It’s had a solid run, and now it seems the Australian property market may have finally hit a critical juncture.
There’s a growing chorus calling for a Federal Election, and investors may be circling the month of May 2019 on their calendars. In the lead-up we’ve seen Opposition Leader Bill Shorten double-down on his case for changing negative gearing policy and removing refundable franking credits.
Property has become a matter of political football in the last couple of years, with even our regulators stepping in and our banks acting independently.
The Australian Prudential Regulation Authority (APRA) was credited last year with orchestrating a ‘soft landing’ for the housing market through introducing macro-prudential measures to curb lending. Australia’s Big Four banks also took it upon themselves to raise rates independent of our central bank, making it harder for investors to check out in the loan process.
But for all that has already been said and done, the biggest property string may not yet have been pulled.
Looking at the medium-term, our Managing Director, Philip Ryan has identified a ‘base case’ scenario and ways this could play out for property investors.
A ‘base case’ scenario
Philip thinks international implications are less relevant to Australian investors in this sense and the focus should be on what’s happening domestically.
“If Labor does get in and change negative gearing/capital gains tax, it won’t help the property market,”
“You can only think that further tax restrictions placed on the industry will not have a positive impact.”
Any significant movement may cause a major shakeout and trickle through the rest of the economy. Philip notes how everyone is trying to make their mark on the much-talked about Australian property market, which accounts for almost 70 per cent of household wealth.
Philip acknowledges it may be an appropriate aim to make housing more affordable, however, it’s hard to draw a line between cause and effect.
“My concern is that if your political aim is to make housing more affordable, you may achieve that by driving house prices down, but the consequences of this will be that people will not buy property if they perceive prices will drop.”
“There are flow-on effects, for example if housing becomes more affordable, that’s positive for a first-home buyer, but for a renter it may be quite devastating if rents increase because of a decreased supply of property available for rent.”
This was put in black and white terms in Christopher’s Housing Boom and Bust Report 2019 issued by SQM Research late last year: “Any change to the negative gearing rules would significantly cut demand for investment property and therefore dent property prices. No doubt about it.”

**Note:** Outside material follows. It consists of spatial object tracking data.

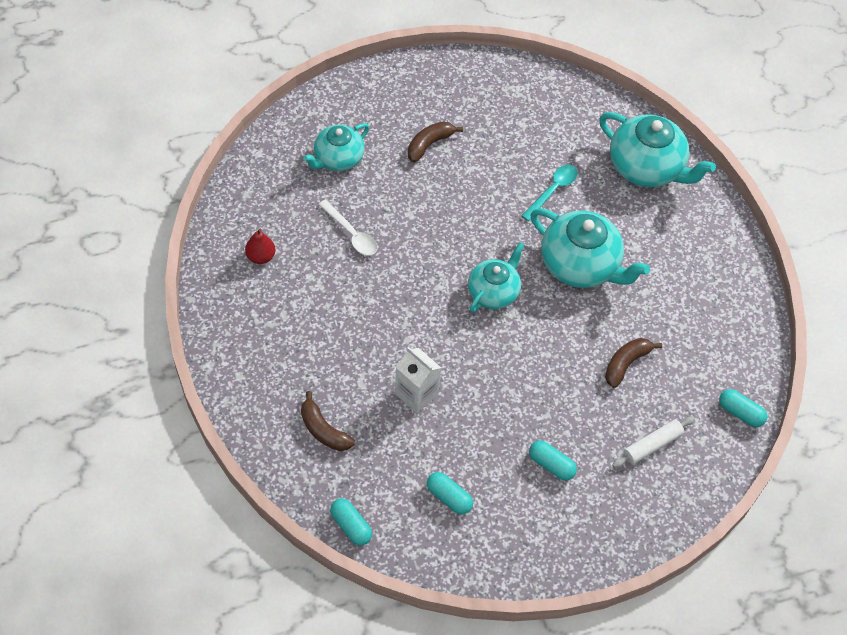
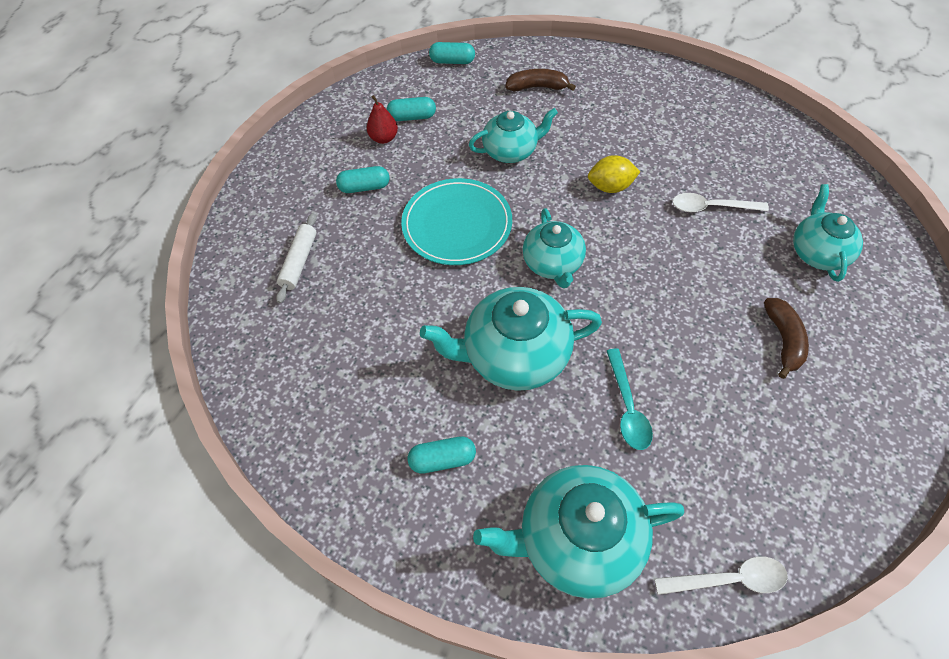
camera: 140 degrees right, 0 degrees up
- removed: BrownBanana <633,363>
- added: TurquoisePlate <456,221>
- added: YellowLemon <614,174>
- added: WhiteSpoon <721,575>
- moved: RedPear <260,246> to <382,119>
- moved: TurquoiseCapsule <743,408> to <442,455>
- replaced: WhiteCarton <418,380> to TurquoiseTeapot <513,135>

Renters caught in the crossfire
SQM Research notes that Australian investors currently underpin about one-third of all residential property purchases. Based on simple rules of supply and demand, Philip says with less investors in the market, then rents will actually go up.
The great Australian dream of homeownership may still be real, but Philip believes those who dream a different dream will be affected too.
“There is a whole sector of Australians who really have no intention to buy a house,”
“Rents at the moment against the capital value of property really aren’t that high. Investors may be getting a 4 per cent return, and when you take out rates, land tax and other costs, that could be 2-3 per cent — if you change the rules on negative gearing and capital gains tax, there is little incentive to buy. This will impact supply.”
Rents need to go higher, for investors to come back, but they will also take into consideration that negative gearing and taxes have changed. I don’t think enough attention has been paid to the psychology of buying a property.”
A different stimulus?
With policy being a balancing act, Philip suspects a first-home buyer stimulus may be used to try and offset any negative impact. It wouldn’t be the first time.
On the Labor side, in 2017, Victoria’s Andrew Government introduced a stamp duty exemption for first-home buyers purchasing properties valued up to $600,000 plus stamp duty concessions for homes worth up to $150,000 more. This boosted first-home buyer demand and supported the Melbourne market through to the end of 2017.
On the Liberal side, NSW’s Berejiklian Government did similar last year, exempting stamp duty on properties valued up to $650,000, and discounting for those valued up to $800,000.
Philip suspects, if we see a change in Federal Government, they too will try and target first-time market goers. But he thinks it’s the developers that should be watched more closely.
“The key in making property more affordable is to develop more property, thereby increasing supply”
“In the current property environment however, there will be less stock coming to the market as developers find it harder to obtain finance. If rents ultimately do increase through decreased supply brought on by changes to negative gearing and capital gains taxes, then paradoxically we could be serving the deeds for the next property boom.”
There’s no denying that the Australian property market will be one to watch throughout 2019 however, investors can have piece of mind know these potential market movements all form part of the property cycle clock.